Night Feeds at 9 Months
Many parents wonder whether nighttime nursing is still necessary at this age. For breastfed babies, the answer is that it can be. The Raising Children Network notes that night weaning breastfed babies before 12 months can reduce milk supply, and most pediatric guidance supports continuing night feeds for breastfed infants through the first year if the baby is waking for them. Some 9-month-olds sleep through the night without a feed, and that’s fine too. The key is that if your baby is waking and hungry, those nighttime calories still count toward their daily intake.
If you’re hoping to reduce night feeds, it helps to make sure daytime nursing sessions and solid meals are robust. A baby who gets plenty of calories during waking hours is less likely to wake hungry overnight.
Signs Your Baby Is Getting Enough
Since you can’t measure the volume of breastmilk during direct nursing, the best indicators are output and growth. Your baby should have at least four to six wet diapers per day. They should be gaining weight steadily, even though the rate of gain slows considerably after 6 months. A 9-month-old typically gains around half a pound per month, compared to the rapid gains of early infancy.
Your baby’s pediatrician tracks weight on a growth chart based on WHO standards, and what matters most is that your baby follows their own curve over time, not that they hit a specific number. A baby who has consistently been in the 25th percentile and stays there is thriving just as much as one in the 75th.

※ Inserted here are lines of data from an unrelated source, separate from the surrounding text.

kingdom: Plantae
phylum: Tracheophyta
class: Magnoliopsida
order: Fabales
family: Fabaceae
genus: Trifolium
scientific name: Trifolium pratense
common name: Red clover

Other reassuring signs include active, alert behavior during awake periods, meeting developmental milestones, and showing interest in food and play. A baby who seems persistently lethargic, isn’t producing enough wet diapers, or is losing weight needs evaluation, but this is uncommon in babies who are nursing on demand and eating solids.

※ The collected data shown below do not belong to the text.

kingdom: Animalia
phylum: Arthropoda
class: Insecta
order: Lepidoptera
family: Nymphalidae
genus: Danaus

The AAP’s Broader Recommendation
The American Academy of Pediatrics recommends continued breastfeeding alongside nutritious solid foods after 6 months, for two years or beyond if both parent and baby want to continue. At 9 months, there’s no need to introduce formula if breastfeeding is going well. The goal is simply to keep nursing as your baby’s appetite for solid food grows, letting the balance shift naturally over the coming months.